Canning pickles is a delightful blend of tradition, creativity, and satisfaction. The process begins with selecting fresh cucumbers and crafting the perfect brine—a balance of vinegar, salt, and spices. As jars seal with a satisfying pop, there’s a sense of accomplishment in preserving food by hand. Pickling allows for endless flavor experimentation, from classic dill to spicy garlic or sweet bread-and-butter. Sharing homemade pickles with friends and family brings joy and pride, while seeing pantry shelves fill up is deeply rewarding. Canning pickles is more than preserving vegetables—it’s preserving memories, flavors, and the pleasure of self-sufficiency.
I have personally canned several hundred quarts of pickles over the years…with a lot of trial and error to get them just where I like them. There are literally hundreds and hundreds of recipes available on the internet and in private recipes boxes for canning pickles. Sampling all the various options that are available can be an exhausting but fun process. To suit your personal taste, tweaking and adjusting your brine till you get it exactly right could take years. One of the easiest methods for getting a recipe is to simply just ask the person for their recipe if you like their pickles…usually they are more than happy to share their secrets.
I am glad to share a couple of my favorite recipes that have been passed down in our family and enjoyed for generations.
Old-Fashioned Bread-and-Butter Pickles
These bread-and-butter pickles are a little less sweet than most…you can increase the sugar if you like. Some people also add a little ground clove and you might try some diced red pepper in place of some of the onions.
• You will need approximately 6 pounds of 4 to 5-inch pickling cucumbers
• 2 pounds of small onions…sliced into thin rounds
• ½ cup of pickling salt
• 4 ½ cups cider vinegar
• 3 cups of sugar
• 1 ½ teaspoons of ground turmeric
• 1 teaspoon of celery seeds
• 2 tablespoons of yellow mustard seeds
Gently wash the cucumbers and remove the blossom end. Slice the cucumbers crosswise 1/16 inch thick. In a large bowl, toss the cucumbers and onions with the salt. Cover the cucumbers with ice cubes and let stand for 3 to 4 hours.
Drain the cucumbers. In a large nonreactive pot (stainless steel or glass) bring the remaining ingredients to a boil. Add the cucumbers and slowly bring the contents back to a boil. Using a slotted spoon, pack the cucumbers loosely in 8 pints or 4-quart mason jars. Close the jars with hot two-piece caps.
To ensure a good seal, process the jars for 10 minutes in a boiling-water bath or for 5-6 minutes in a steamer. Store the cooled jars in a cool, dry, dark place for at least 3 weeks before eating.
Dill Pickles (Mary Mayle’s recipe)
Wash freshly picked pickles with a brush under cold water and pack into quart jars.
To each quart add:
• 1 tbl.

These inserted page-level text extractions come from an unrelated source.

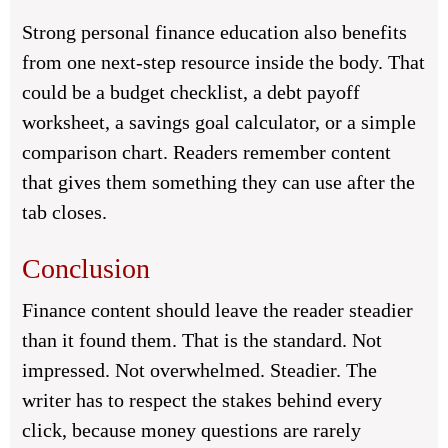
Strong personal finance education also benefits
from one next-step resource inside the body. That
could be a budget checklist, a debt payoff
worksheet, a savings goal calculator, or a simple
comparison chart. Readers remember content
that gives them something they can use after the
tab closes.
Conclusion
Finance content should leave the reader steadier
than it found them. That is the standard. Not
impressed. Not overwhelmed. Steadier. The
writer has to respect the stakes behind every
click, because money questions are rarely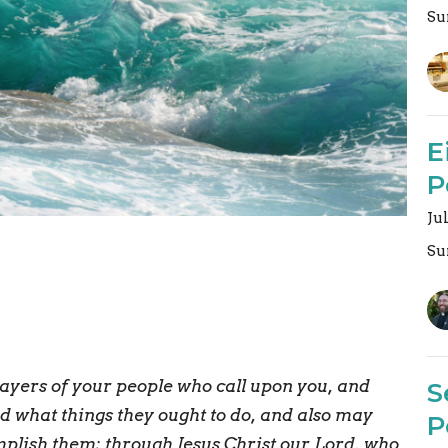
Su
E
P
Ju
Su
ayers of your people who call upon you, and
S
 what things they ought to do, and also may
P
mplish them; through Jesus Christ our Lord, who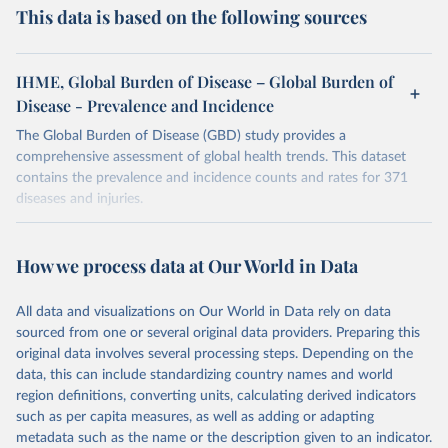
This data is based on the following sources
IHME, Global Burden of Disease – Global Burden of
Disease - Prevalence and Incidence
The Global Burden of Disease (GBD) study provides a
comprehensive assessment of global health trends. This dataset
contains the prevalence and incidence counts and rates for 371
diseases and injuries.
Retrieved on
Retrieved from
February 7, 2026
https://vizhub.healthdata.org/gbd-results/
How we process data at Our World in Data
Citation
All data and visualizations on Our World in Data rely on data
This is the citation of the original data obtained from the source,
sourced from one or several original data providers. Preparing this
prior to any processing or adaptation by Our World in Data.
To cite
original data involves several processing steps. Depending on the
data downloaded from this page, please use the suggested citation
data, this can include standardizing country names and world
given in
Reuse This Work
below.
region definitions, converting units, calculating derived indicators
such as per capita measures, as well as adding or adapting
"Global Burden of Disease Collaborative Network. 
metadata such as the name or the description given to an indicator.
Global Burden of Disease Study 2023 (GBD 2023). 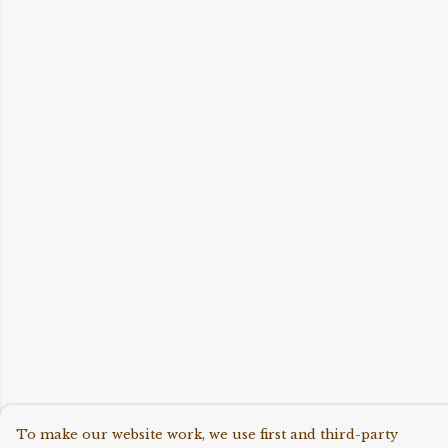
To make our website work, we use first and third-party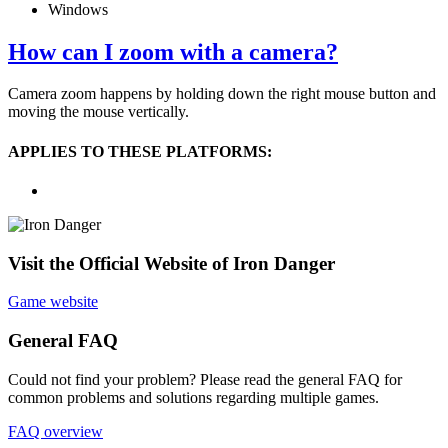
Windows
How can I zoom with a camera?
Camera zoom happens by holding down the right mouse button and
moving the mouse vertically.
APPLIES TO THESE PLATFORMS:
Visit the Official Website of Iron Danger
Game website
General FAQ
Could not find your problem? Please read the general FAQ for
common problems and solutions regarding multiple games.
FAQ overview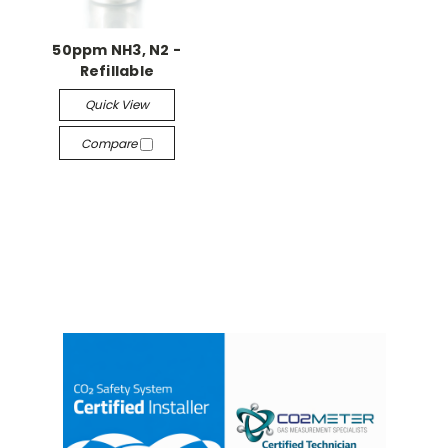
50ppm NH3, N2 -
Refillable
Quick View
Compare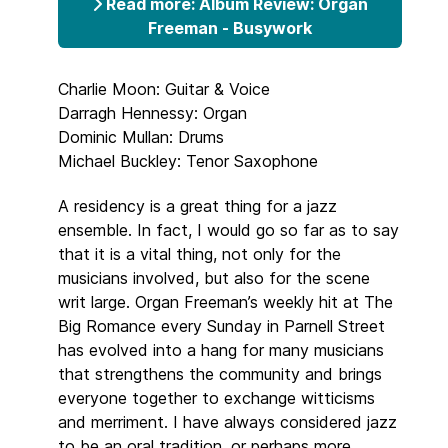
Read more: Album Review: Organ
Freeman - Busywork
Charlie Moon: Guitar & Voice
Darragh Hennessy: Organ
Dominic Mullan: Drums
Michael Buckley: Tenor Saxophone
A residency is a great thing for a jazz
ensemble. In fact, I would go so far as to say
that it is a vital thing, not only for the
musicians involved, but also for the scene
writ large. Organ Freeman’s weekly hit at The
Big Romance every Sunday in Parnell Street
has evolved into a hang for many musicians
that strengthens the community and brings
everyone together to exchange witticisms
and merriment. I have always considered jazz
to be an oral tradition, or perhaps more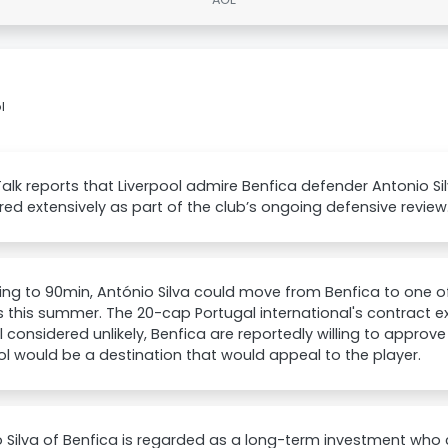
l
lk reports that Liverpool admire Benfica defender Antonio Si
ed extensively as part of the club’s ongoing defensive review
ng to 90min, António Silva could move from Benfica to one of
 this summer. The 20-cap Portugal international's contract ex
 considered unlikely, Benfica are reportedly willing to approve
ol would be a destination that would appeal to the player.
 Silva of Benfica is regarded as a long-term investment who 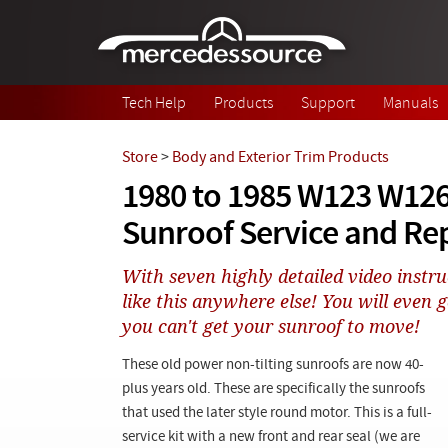
Skip to main content
Tech Help
Products
Support
Manuals
Store
>
Body and Exterior Trim Products
1980 to 1985 W123 W126
Sunroof Service and Rep
With seven highly detailed video instruc
like this anywhere else! You will even g
you can't get your sunroof to move!
These old power non-tilting sunroofs are now 40-
plus years old. These are specifically the sunroofs
that used the later style round motor. This is a full-
service kit with a new front and rear seal (we are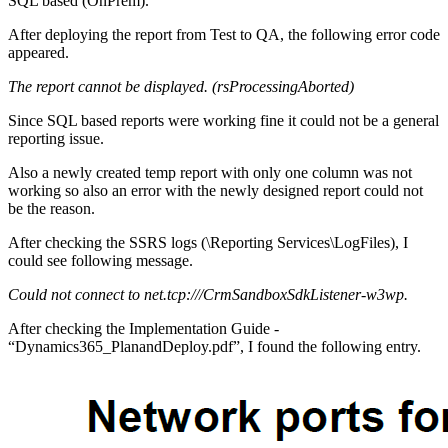
SQL based (OnPrem).
After deploying the report from Test to QA, the following error code
appeared.
The report cannot be displayed. (rsProcessingAborted)
Since SQL based reports were working fine it could not be a general
reporting issue.
Also a newly created temp report with only one column was not
working so also an error with the newly designed report could not
be the reason.
After checking the SSRS logs (\Reporting Services\LogFiles), I
could see following message.
Could not connect to net.tcp:///CrmSandboxSdkListener-w3wp.
After checking the Implementation Guide -
“Dynamics365_PlanandDeploy.pdf”, I found the following entry.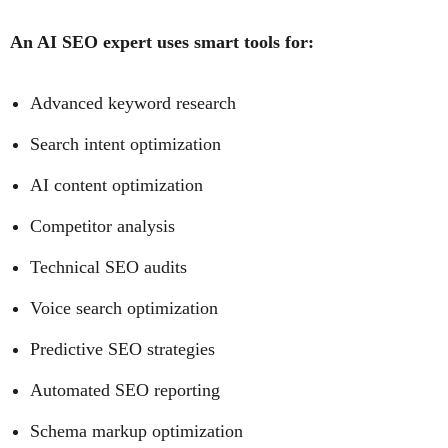
An AI SEO expert uses smart tools for:
Advanced keyword research
Search intent optimization
AI content optimization
Competitor analysis
Technical SEO audits
Voice search optimization
Predictive SEO strategies
Automated SEO reporting
Schema markup optimization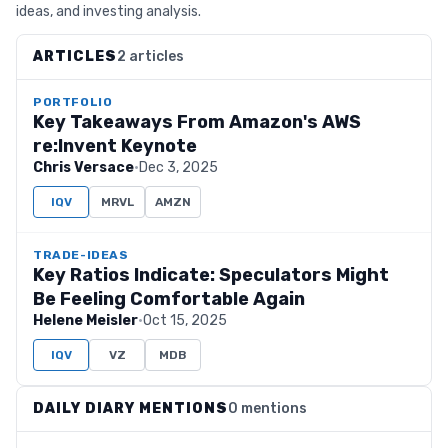
ideas, and investing analysis.
ARTICLES
2 articles
PORTFOLIO
Key Takeaways From Amazon's AWS
re:Invent Keynote
Chris Versace
·
Dec 3, 2025
IQV
MRVL
AMZN
TRADE-IDEAS
Key Ratios Indicate: Speculators Might
Be Feeling Comfortable Again
Helene Meisler
·
Oct 15, 2025
IQV
VZ
MDB
DAILY DIARY MENTIONS
0 mentions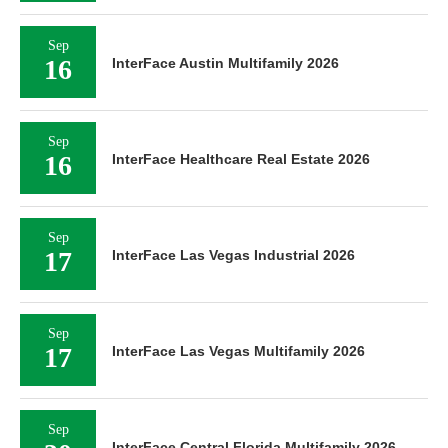
Sep
16
InterFace Austin Multifamily 2026
Sep
16
InterFace Healthcare Real Estate 2026
Sep
17
InterFace Las Vegas Industrial 2026
Sep
17
InterFace Las Vegas Multifamily 2026
Sep
InterFace Central Florida Multifamily 2026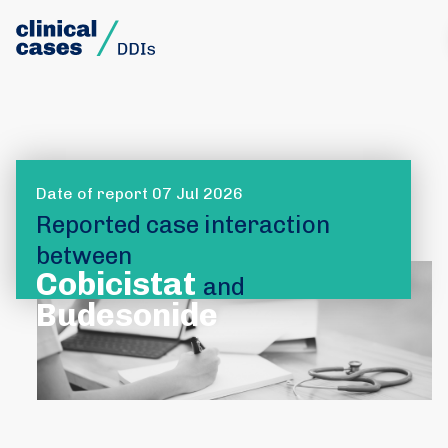
Date of report 07 Jul 2026
Reported case interaction
between
Cobicistat
and
Budesonide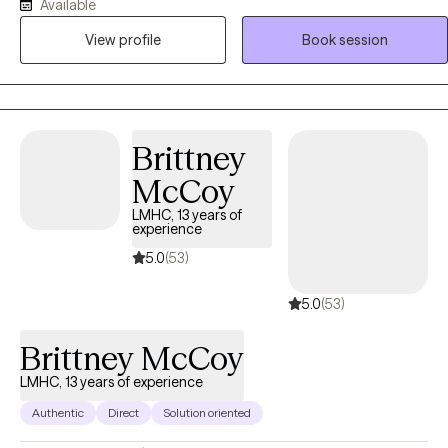
empowering. By utilizing my expertise I can help you navigate
Available
difficult situations and grow through out the process.
View profile
Book session
Brittney
McCoy
LMHC, 13 years of
experience
5.0
(53)
5.0
(53)
Brittney McCoy
LMHC, 13 years of experience
Authentic
Direct
Solution oriented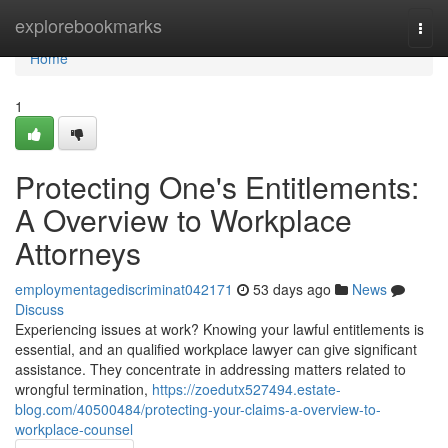
Home
explorebookmarks
Togg
navi
Home
1
Protecting One's Entitlements:
A Overview to Workplace
Attorneys
employmentagediscriminat042171
53 days ago
News
Discuss
Experiencing issues at work? Knowing your lawful entitlements is
essential, and an qualified workplace lawyer can give significant
assistance. They concentrate in addressing matters related to
wrongful termination,
https://zoedutx527494.estate-
blog.com/40500484/protecting-your-claims-a-overview-to-
workplace-counsel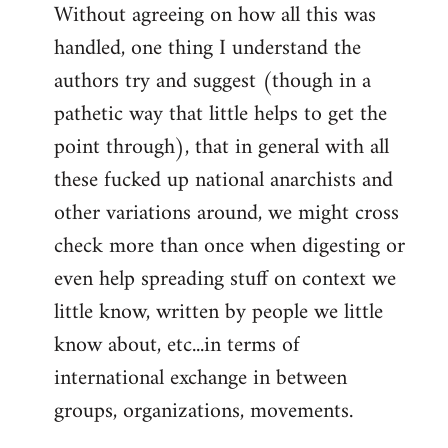
Without agreeing on how all this was
handled, one thing I understand the
authors try and suggest (though in a
pathetic way that little helps to get the
point through), that in general with all
these fucked up national anarchists and
other variations around, we might cross
check more than once when digesting or
even help spreading stuff on context we
little know, written by people we little
know about, etc...in terms of
international exchange in between
groups, organizations, movements.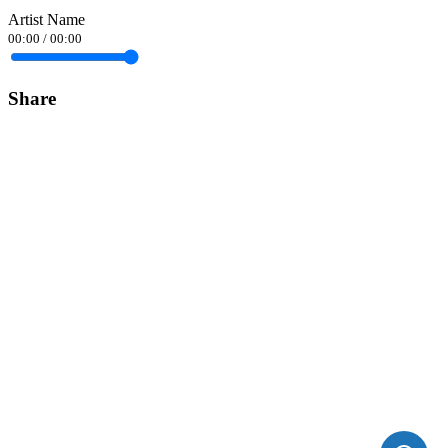
Artist Name
00:00
/
00:00
Share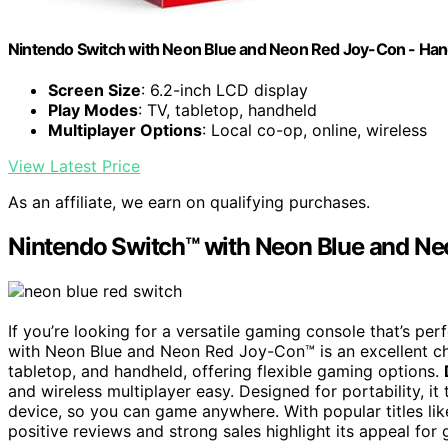
Nintendo Switch with Neon Blue and Neon Red Joy-Con - Ha
Screen Size
: 6.2-inch LCD display
Play Modes
: TV, tabletop, handheld
Multiplayer Options
: Local co-op, online, wireless
View Latest Price
As an affiliate, we earn on qualifying purchases.
Nintendo Switch™ with Neon Blue and N
If you’re looking for a versatile gaming console that’s per
with Neon Blue and Neon Red Joy-Con™ is an excellent ch
tabletop, and handheld, offering flexible gaming options.
and wireless multiplayer easy. Designed for portability, 
device, so you can game anywhere. With popular titles like 
positive reviews and strong sales highlight its appeal for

Pickling salt
• 1 tsp. dill seed
• ½ tsp. mustard seed
• 1/8 tsp. powdered alum (makes then crispy)
• ½ clove garlic, sliced
• ¼ small hot pepper
Cover with a solution made from (3 parts water and 1 part vinegar) stirred together before pouring on the pickles.
Cold-pack for 5 minutes after the water comes to a boil.
(Important) resist the urge to open and eat immediately…let them sit for at least two weeks so the flavor will be absorbed. Enjoy!